== Segment start ==

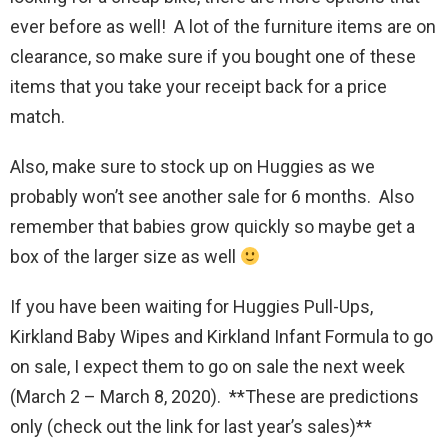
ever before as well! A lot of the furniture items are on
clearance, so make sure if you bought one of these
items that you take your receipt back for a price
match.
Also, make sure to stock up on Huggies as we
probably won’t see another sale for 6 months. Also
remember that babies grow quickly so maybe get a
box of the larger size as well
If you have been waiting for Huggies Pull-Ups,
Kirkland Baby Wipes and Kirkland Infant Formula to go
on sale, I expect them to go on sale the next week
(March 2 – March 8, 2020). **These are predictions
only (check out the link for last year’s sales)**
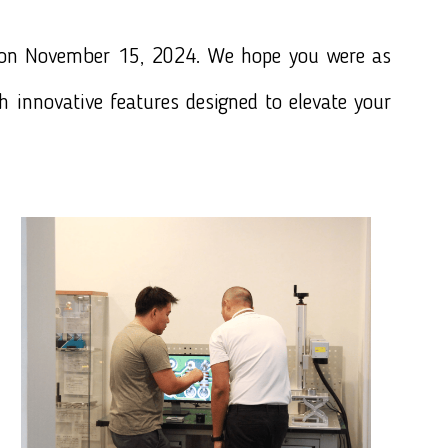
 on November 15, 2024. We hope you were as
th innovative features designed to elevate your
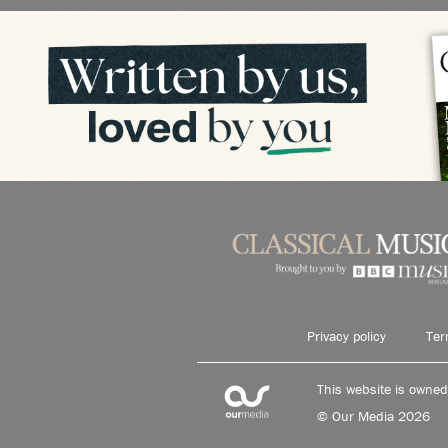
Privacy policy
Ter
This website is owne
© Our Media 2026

== Segment end ==
== Segment start ==

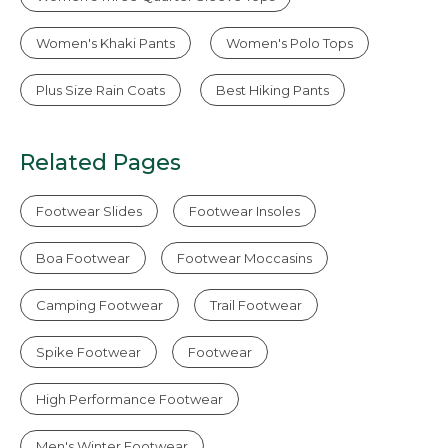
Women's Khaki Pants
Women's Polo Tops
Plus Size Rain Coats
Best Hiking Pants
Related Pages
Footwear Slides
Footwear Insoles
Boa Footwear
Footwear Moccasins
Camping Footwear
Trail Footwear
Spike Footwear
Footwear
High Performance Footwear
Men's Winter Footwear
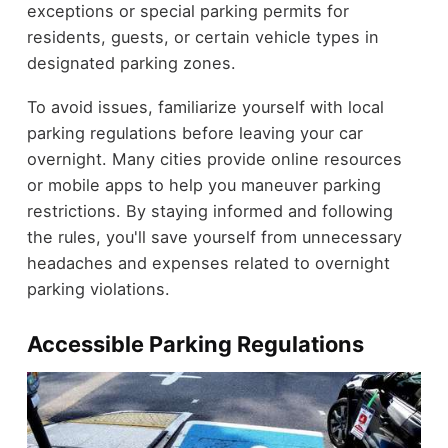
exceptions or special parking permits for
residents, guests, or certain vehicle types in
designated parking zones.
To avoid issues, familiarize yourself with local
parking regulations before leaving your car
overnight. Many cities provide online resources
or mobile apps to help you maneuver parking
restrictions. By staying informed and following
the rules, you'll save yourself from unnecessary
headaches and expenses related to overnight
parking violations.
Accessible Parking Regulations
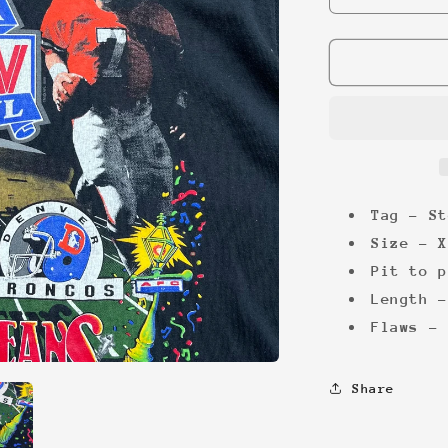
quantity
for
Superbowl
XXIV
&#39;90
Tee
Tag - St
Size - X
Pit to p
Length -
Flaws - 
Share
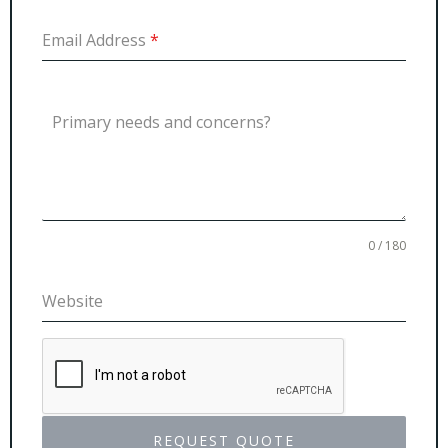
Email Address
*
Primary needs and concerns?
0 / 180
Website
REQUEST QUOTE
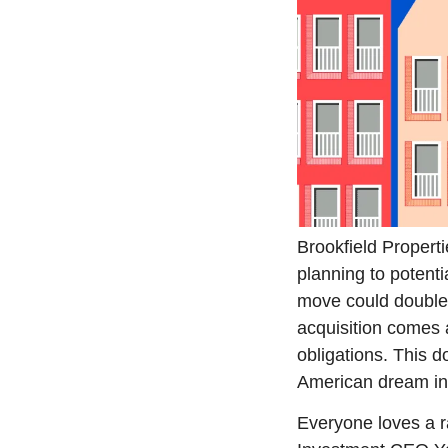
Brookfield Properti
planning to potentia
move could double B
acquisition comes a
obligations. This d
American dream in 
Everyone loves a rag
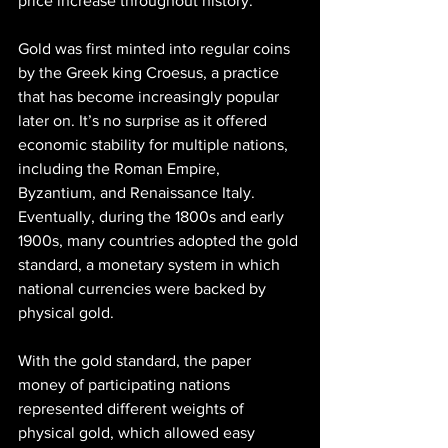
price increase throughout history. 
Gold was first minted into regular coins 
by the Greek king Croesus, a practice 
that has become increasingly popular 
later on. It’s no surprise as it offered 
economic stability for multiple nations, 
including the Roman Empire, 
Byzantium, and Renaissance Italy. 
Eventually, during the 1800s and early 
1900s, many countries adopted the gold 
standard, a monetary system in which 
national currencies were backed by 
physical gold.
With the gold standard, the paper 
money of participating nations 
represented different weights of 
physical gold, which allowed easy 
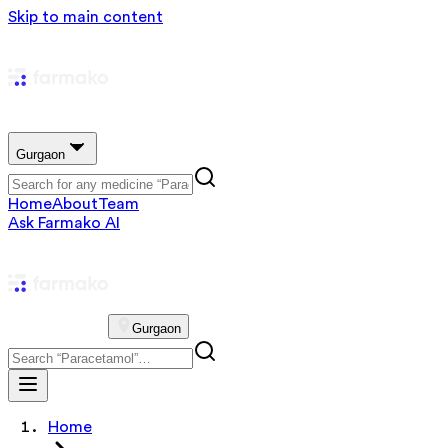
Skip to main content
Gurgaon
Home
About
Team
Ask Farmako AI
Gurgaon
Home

== Segment end ==
== Segment start ==

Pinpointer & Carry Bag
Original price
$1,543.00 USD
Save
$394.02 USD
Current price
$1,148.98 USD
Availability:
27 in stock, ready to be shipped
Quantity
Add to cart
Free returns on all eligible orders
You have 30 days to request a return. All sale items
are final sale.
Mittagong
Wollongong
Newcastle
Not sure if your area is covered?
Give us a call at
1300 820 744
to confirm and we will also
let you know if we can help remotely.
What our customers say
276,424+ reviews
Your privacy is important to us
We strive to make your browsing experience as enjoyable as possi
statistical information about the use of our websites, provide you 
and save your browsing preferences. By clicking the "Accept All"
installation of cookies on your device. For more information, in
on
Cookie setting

== Segment end ==

To do
Please copy, word for word, the text from the rows above, beginning at the line that has "on November 15, 2024. We hope you were as" and stopping after the line that has "th innovative features".

Exercise solution
 on November 15, 2024. We hope you were as
th innovative features designed to elevate your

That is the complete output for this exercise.